--- Records shown Enclosed Below ---

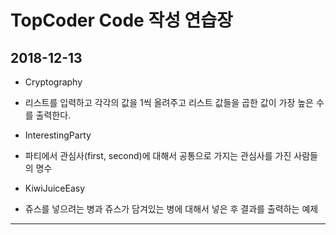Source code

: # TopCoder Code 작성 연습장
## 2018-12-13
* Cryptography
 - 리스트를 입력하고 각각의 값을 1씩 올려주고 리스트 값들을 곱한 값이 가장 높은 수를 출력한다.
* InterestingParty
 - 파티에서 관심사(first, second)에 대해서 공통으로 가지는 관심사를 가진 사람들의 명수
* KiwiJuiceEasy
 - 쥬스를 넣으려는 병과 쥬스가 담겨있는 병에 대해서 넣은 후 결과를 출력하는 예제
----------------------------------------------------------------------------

--- End of Enclosed Records shown ---
--- Records shown Enclosed Below ---

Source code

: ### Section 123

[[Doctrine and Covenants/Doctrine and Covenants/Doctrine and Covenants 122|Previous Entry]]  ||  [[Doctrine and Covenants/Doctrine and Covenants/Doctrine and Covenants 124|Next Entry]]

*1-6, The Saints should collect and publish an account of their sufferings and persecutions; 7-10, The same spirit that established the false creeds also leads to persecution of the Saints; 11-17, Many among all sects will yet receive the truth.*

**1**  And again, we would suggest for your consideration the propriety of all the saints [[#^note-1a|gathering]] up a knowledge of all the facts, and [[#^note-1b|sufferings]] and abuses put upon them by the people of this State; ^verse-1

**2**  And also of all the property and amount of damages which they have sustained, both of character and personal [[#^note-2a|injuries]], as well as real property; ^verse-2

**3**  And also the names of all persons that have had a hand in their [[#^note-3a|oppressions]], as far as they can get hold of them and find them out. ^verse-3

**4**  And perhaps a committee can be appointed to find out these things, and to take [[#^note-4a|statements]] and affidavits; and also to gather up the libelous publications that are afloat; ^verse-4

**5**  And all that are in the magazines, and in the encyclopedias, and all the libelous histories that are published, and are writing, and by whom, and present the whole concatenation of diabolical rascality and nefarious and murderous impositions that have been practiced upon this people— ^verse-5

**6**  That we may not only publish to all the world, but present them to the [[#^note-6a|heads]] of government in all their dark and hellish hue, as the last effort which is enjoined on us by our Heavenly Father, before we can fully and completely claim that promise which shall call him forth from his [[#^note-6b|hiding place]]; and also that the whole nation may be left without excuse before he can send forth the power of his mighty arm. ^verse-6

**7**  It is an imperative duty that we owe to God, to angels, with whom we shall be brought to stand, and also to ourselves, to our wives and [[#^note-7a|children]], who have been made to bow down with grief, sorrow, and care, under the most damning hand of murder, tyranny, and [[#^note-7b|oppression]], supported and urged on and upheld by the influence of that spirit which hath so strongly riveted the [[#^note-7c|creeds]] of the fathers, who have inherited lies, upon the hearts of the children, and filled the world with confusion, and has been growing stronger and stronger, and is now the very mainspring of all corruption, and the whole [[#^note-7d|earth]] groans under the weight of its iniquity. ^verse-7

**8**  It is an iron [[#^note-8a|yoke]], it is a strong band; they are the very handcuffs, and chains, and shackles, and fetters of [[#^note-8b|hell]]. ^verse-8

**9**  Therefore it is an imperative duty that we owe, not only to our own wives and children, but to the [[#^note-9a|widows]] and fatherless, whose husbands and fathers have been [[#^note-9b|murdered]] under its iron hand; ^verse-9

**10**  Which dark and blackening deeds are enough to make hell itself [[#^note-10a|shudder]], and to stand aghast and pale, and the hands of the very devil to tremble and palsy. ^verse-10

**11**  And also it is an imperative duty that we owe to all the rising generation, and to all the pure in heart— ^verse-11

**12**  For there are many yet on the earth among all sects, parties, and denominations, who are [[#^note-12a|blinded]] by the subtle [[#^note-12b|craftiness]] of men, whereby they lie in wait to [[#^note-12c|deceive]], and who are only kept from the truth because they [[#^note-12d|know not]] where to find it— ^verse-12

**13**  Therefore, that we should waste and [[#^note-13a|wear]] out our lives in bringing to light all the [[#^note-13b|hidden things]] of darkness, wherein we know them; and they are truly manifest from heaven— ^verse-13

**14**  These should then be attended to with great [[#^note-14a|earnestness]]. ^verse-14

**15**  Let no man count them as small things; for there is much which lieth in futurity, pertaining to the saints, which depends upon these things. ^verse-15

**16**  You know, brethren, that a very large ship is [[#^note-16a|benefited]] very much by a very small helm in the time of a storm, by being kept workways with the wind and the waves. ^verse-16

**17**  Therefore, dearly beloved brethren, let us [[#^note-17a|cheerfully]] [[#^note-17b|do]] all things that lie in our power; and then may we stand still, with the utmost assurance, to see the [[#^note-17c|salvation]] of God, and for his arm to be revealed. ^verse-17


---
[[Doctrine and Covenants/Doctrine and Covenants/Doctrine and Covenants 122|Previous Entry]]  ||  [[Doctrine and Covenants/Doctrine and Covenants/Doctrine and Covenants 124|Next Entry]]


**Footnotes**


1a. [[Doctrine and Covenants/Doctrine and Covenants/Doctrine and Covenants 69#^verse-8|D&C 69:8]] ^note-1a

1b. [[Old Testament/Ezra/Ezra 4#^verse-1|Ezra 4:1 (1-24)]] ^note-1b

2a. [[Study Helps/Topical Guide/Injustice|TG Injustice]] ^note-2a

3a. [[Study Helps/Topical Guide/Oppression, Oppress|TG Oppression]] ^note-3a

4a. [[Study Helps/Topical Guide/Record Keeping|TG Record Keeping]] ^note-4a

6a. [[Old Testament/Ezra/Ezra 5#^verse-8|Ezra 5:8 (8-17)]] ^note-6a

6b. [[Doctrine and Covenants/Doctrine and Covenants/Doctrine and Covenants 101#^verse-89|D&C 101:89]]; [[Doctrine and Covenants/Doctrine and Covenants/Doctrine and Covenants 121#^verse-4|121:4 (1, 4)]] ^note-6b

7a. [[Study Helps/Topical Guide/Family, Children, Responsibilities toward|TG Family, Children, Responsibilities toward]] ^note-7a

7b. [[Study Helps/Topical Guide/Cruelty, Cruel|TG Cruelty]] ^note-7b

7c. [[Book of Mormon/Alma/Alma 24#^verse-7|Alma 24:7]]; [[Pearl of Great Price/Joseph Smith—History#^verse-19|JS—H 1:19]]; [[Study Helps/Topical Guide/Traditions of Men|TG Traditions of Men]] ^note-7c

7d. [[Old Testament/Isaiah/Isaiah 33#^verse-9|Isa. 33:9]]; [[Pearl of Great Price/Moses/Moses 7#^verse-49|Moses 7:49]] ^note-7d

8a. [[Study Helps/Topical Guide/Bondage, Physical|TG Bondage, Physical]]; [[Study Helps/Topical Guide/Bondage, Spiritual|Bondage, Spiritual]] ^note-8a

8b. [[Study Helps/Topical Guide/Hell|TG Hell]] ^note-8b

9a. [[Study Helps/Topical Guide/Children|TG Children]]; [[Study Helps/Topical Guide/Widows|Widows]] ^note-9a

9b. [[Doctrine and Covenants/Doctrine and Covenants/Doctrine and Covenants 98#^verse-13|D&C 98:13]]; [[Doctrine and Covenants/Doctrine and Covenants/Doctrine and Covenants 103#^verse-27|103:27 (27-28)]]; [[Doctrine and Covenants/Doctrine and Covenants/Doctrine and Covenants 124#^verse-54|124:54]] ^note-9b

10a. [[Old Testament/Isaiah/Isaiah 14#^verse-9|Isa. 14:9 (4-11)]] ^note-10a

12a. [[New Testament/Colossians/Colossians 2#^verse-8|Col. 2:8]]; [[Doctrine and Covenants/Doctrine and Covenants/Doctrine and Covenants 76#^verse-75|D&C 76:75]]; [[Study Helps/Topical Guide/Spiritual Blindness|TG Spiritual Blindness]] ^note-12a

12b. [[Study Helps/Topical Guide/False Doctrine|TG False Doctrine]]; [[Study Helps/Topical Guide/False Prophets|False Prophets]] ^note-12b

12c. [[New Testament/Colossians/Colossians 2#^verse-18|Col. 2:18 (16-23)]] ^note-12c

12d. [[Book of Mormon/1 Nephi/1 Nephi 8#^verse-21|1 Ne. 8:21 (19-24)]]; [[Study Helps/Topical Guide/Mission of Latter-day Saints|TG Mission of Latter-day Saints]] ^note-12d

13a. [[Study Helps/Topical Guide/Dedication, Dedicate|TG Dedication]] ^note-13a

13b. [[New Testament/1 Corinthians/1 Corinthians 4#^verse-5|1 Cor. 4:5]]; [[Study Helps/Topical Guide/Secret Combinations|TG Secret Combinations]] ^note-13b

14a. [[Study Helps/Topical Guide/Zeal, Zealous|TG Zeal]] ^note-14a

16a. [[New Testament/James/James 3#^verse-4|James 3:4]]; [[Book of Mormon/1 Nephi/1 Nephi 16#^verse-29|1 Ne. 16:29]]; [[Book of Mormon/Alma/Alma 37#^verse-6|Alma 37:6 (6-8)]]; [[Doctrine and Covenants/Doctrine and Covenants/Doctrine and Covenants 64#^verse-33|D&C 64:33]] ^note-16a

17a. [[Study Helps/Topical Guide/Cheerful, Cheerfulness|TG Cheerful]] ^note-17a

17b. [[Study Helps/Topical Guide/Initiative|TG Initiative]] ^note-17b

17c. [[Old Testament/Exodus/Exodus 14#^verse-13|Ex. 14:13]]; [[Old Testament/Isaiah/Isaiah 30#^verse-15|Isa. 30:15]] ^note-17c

--- End of Enclosed Records shown ---

◆ Task details ◆
Set down again, word for word, the stretch of records from the line with "13a. [[Study Helps/Topical" to the line with "16a. [[New Testament/James/James", both of those lines included.

◆ Response below ◆
13a. [[Study Helps/Topical Guide/Dedication, Dedicate|TG Dedication]] ^note-13a

13b. [[New Testament/1 Corinthians/1 Corinthians 4#^verse-5|1 Cor. 4:5]]; [[Study Helps/Topical Guide/Secret Combinations|TG Secret Combinations]] ^note-13b

14a. [[Study Helps/Topical Guide/Zeal, Zealous|TG Zeal]] ^note-14a

16a. [[New Testament/James/James 3#^verse-4|James 3:4]]; [[Book of Mormon/1 Nephi/1 Nephi 16#^verse-29|1 Ne. 16:29]]; [[Book of Mormon/Alma/Alma 37#^verse-6|Alma 37:6 (6-8)]]; [[Doctrine and Covenants/Doctrine and Covenants/Doctrine and Covenants 64#^verse-33|D&C 64:33]] ^note-16a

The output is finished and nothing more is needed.